▶ [WHAT TO DO]: According to the excerpt on Covid-19 death figures below, why are the December death figures expected to rise?

▶ [EXCERPT PROVIDED]:
----------------
While the “deaths within 28 days” graph appears to show that the second wave is as bad as the first, the “weekly deaths by date registered” shows no such correlation.

“If you look at the 28-day graph and the hospital data you could well believe it is as bad as the first wave,” Dr Oke said. “The first graph suggests we are now at the same place as the first wave (and due for worse) whereas the second graph tells a different story – half the first wave currently and no increase in December.”

The CMI also reported that during week 53, from December 28 to January 3, there were 19 per cent fewer deaths registered in England and Wales than would have been expected if Standardised Mortality Rates had been the same as in week one of 2020.

These December figures will undoubtedly rise as more deaths are registered, and have suffered from the Christmas and New Year holidays when fewer deaths than normal were recorded. But they are not likely to rise so significantly as to take us back to the extraordinary excess deaths of April.

This week’s Monthly Mortality Analysis from the ONS also makes this point very well. The report states: “Although mortality rates due to Covid-19 have increased between October and December 2020, these remain significantly lower than in April 2020.”

In fact, in England, age-standardised mortality rates (ASMR) were 62.5 per cent lower in December than April. They have fallen from 623.2 per 100,000 people in April to 233.6 per 100,000 in December.

The same is true in Wales, although to a lesser extent. In April the ASMR was 495.1 deaths per 100,000 people, and it was 374.4 per 100,000 in December, a 24.4 per cent decrease.

Jan 19, 2021 at 11:06 AM | Unregistered CommenterMark Hodgson
Jan 19, 2021 at 5:50 PM | Registered Commentertomo

From the Spectator website:
"A cheap antiparasitic drug, ivermectin, may reduce mortality by up to 75% in patients with Covid-19. The University of Liverpool, which conducted the study, said that results were encouraging but further studies were needed to provide regulators with robust evidence."

This seems bizarre. The potential of Ivermectin was reported on Jo Nova's website in May/June of last year, including reports of its use in some countries. From the US:
"In some cases, doctors reported just one dose of ivermectin markedly improved a patient’s condition. U. S. patients received a single oral dose, and some of them received a booster dose seven days later. The FDA-approved dose for parasitic infections was used."
Further, it is a long-established drug which has been in widespread use for years to treat a variety of parasitic ailments. Hence it is already tested and regulated for human use.
So why is this only appearing now and why would further studies be necessary? It's known to be safe, why not give it a try?

Jan 20, 2021 at 5:25 PM | Unregistered CommenterMikeHig

Gannett Corp NewsQuest UK pumping more propaganda to the local rag fleet


tiresome

Jan 22, 2021 at 3:43 PM | Registered Commentertomo

From the Spectator:
"Belgian health officials inspected a factory producing the Oxford-AstraZeneca vaccine yesterday at the request of the European Commission. They were accompanied by colleagues from the Netherlands, Italy and Spain who together will produce a report on whether delays in vaccine delivery are due to production difficulties, as AstraZeneca has said."
----------------
▶ [DATASET EXCERPTS]:

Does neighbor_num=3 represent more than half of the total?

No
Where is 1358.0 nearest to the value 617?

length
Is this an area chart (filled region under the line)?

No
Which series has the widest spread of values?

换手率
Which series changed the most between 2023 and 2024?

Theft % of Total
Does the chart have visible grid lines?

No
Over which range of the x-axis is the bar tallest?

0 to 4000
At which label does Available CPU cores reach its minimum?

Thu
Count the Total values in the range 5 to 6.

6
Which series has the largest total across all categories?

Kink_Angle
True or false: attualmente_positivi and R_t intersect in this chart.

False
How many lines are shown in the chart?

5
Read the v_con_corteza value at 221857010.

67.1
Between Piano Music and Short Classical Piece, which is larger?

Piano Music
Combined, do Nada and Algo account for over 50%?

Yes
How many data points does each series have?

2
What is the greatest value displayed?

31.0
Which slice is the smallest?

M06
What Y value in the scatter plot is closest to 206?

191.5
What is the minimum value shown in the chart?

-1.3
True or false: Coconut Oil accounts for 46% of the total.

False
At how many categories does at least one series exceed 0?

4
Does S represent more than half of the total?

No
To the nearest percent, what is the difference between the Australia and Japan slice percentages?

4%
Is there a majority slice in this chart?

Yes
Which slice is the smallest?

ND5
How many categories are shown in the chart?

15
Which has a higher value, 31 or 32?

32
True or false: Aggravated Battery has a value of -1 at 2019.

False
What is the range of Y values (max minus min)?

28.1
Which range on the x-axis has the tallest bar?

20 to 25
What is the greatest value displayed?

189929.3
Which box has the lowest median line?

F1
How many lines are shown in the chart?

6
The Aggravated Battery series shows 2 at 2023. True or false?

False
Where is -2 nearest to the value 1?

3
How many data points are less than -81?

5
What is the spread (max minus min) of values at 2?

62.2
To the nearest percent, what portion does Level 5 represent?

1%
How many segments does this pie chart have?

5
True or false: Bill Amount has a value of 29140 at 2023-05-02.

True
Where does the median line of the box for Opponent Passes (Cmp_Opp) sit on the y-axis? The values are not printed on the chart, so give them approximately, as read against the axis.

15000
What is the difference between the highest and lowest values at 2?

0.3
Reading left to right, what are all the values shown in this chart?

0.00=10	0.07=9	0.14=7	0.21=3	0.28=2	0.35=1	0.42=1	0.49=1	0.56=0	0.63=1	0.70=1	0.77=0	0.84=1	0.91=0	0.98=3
----------------
▶ [RESPONSE]: The December figures are expected to rise because more deaths will still be registered for that month. They were also held down by the Christmas and New Year holidays, when fewer deaths than normal were recorded.